Let’s observe different methods to handle collisions in hash tables

Linear probing :

When a collision occurs, the colliding element will be placed in the next available block.

Let’s imagine a hash function : h(x) = x mod 6 ;

Let’s take an array arr, with n as null

arr = [ n , n , n , n , n , n ]

We store the value 10 , at the index 10 mod 6 (which equals to 4).

arr = [ n , n, n, n, 10 ,n]

We then store the value 16.

Because 16 mod 6 returns 4 , there is a collision between 10, and 16.

We’ll then simply choose the next available block.

[ n ,n , n , n, 10, 16 ];

if the block at index+1 wasn’t available, we would try to insert it in the block index +2 , and so on. When reaching the end of an array, the next available space becomes the start of the array. If we had to insert 26, the array would look that way :

[ 26 , n , n , n , 10, 16 ];

To retrieve a desired element. First , compute its hash value . Then, look for the corresponding space. If the value stored doesn’t match, check the next space. Keep going until you either checked all the space blocks(meaning, if the index is equal to the array length) , you find an empty block, or you find the aimed element.

To delete an element , proceed the same way.

But, note that, it is important not to simply delete the aimed element, leaving the block as “empty” . Indeed, let’s imagine that we simply deleted 16. We would obtain this array :

[ 26 , n, n, n, 10 , n];

Now, we decided to retrieve 26 , the loop would break as we would encounter an empty element on the way. So, we need to insert a marker, alerting that there was a value before on this block , meaning there could be values present on further blocks.

Separate chaining :

Use blocks as linked lists. That way, there will not be any collisions , as values returning similar hashes can be stored next to each other.

Quadratic probing provides an efficient solution to the “clustering effect” caused by the use of linear probing.

Indeed, linear probing can cause elements starting to form groups of consecutive sells, which can really slow down the execution of the algorithm , wheather we think about retrieval, deletion , or insertion.
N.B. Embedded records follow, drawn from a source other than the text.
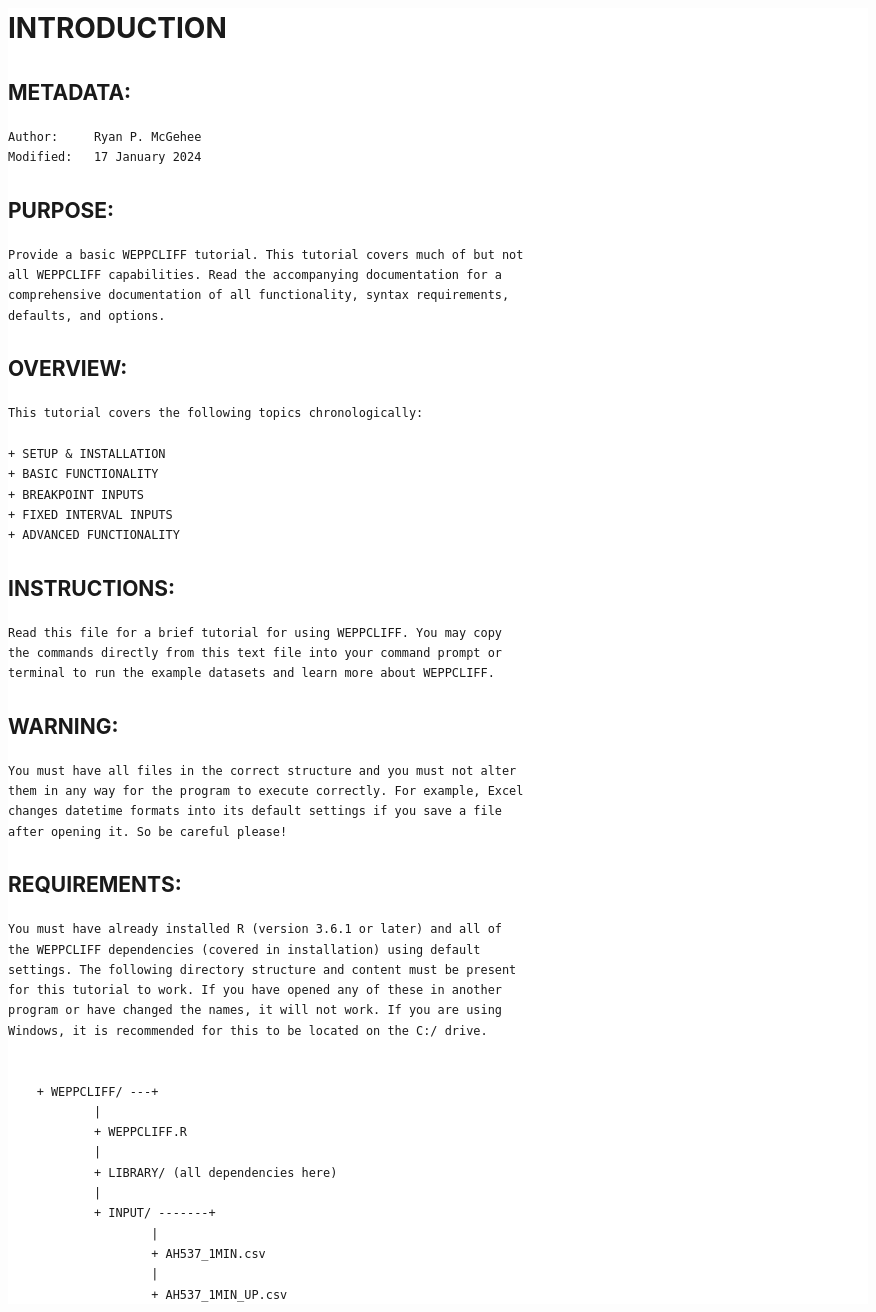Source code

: # INTRODUCTION

## METADATA:

	Author:		Ryan P. McGehee
	Modified:	17 January 2024

## PURPOSE:

	Provide a basic WEPPCLIFF tutorial. This tutorial covers much of but not
	all WEPPCLIFF capabilities. Read the accompanying documentation for a
	comprehensive documentation of all functionality, syntax requirements,
	defaults, and options.

## OVERVIEW:

	This tutorial covers the following topics chronologically:

	+ SETUP & INSTALLATION
	+ BASIC FUNCTIONALITY
	+ BREAKPOINT INPUTS
	+ FIXED INTERVAL INPUTS
	+ ADVANCED FUNCTIONALITY

## INSTRUCTIONS:

	Read this file for a brief tutorial for using WEPPCLIFF. You may copy
	the commands directly from this text file into your command prompt or
	terminal to run the example datasets and learn more about WEPPCLIFF.

## WARNING:

	You must have all files in the correct structure and you must not alter
	them in any way for the program to execute correctly. For example, Excel
	changes datetime formats into its default settings if you save a file
	after opening it. So be careful please!

## REQUIREMENTS:

	You must have already installed R (version 3.6.1 or later) and all of 
	the WEPPCLIFF dependencies (covered in installation) using default
	settings. The following directory structure and content must be present
	for this tutorial to work. If you have opened any of these in another
	program or have changed the names, it will not work. If you are using
	Windows, it is recommended for this to be located on the C:/ drive.

	
		+ WEPPCLIFF/ ---+
				|
				+ WEPPCLIFF.R
				|
				+ LIBRARY/ (all dependencies here)
				|
				+ INPUT/ -------+
						|
						+ AH537_1MIN.csv
						|
						+ AH537_1MIN_UP.csv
arr = [n,n,n,n,n,n,n,n,n,n,n,n];

Here is a function that could be for a linear probing :

(h(x) + i ) mod 6

For a quadratic probing, we would proceed that way :

(h(x) + i ^2) mod n

Let’s take the hash function we used previously :

h(x) = x mod 5;

insert 7, it would give you 2.

arr = [ n , n, 7, n, 10 ,n]

Now, insert 12. It would return 2 as well.

So, perform the quadratic probing :

i = 1

2 + i^2 ;

The value will be stored as index 2 + 1 => 3.

Next, lets imagine we wanted to insert 22 :

i = 2

The value would be stored at the index 2 + 2 ^2=> 4.

If you wanted to insert 32 :

i =3

The value would be stored at the index 2 + 3 ^2 => 11.

Here would be the array obtained :

arr = [n,n, 12 ,n, 22,n,n,n,n,n,n, 32 , n];

We can clearly see that , using this method, elements are spread over the available space.

However , we can arrive to a point called : secondary clustering.

Indeed, we could arrive to a cycle, where we only check unempty spaces over and over.

This is one of the drawbacks of quadracting probing. However, there are ways to handle this drawback, we’ll address further.

Double hashing :

Instead of having a single hashing function, we can combine different ones

arr = [n,n,n,n,n,n,n,n,n,n,n,n];

Let’s create a hash function h1 , and a hash function h2 , for a value of h(x) :

h(x) = hash1(x) + i * hash(x)

hash1(x) = k mod 5

hash2(x) = (3+x) mod 5

Insert 7;

hash1(7) = 2 ;

hash2(7) = 5

i=0

h(x) = 2 + i*5 => 2

arr = [n,n,7,n,n,n,n,n ,n,n,n,n];

Let’s imagine now that we had to insert 12.

hash1(12) = 2 ;

hash2(12) = 5

i=0

h(x) = 2 + i*5 => 2

Because of a collision, we increase the index by 1.

i=1

h(x) = 2 + i*5 => 7

We observe that, until there is no collision, the second hashing functions is not used to compute the hash value.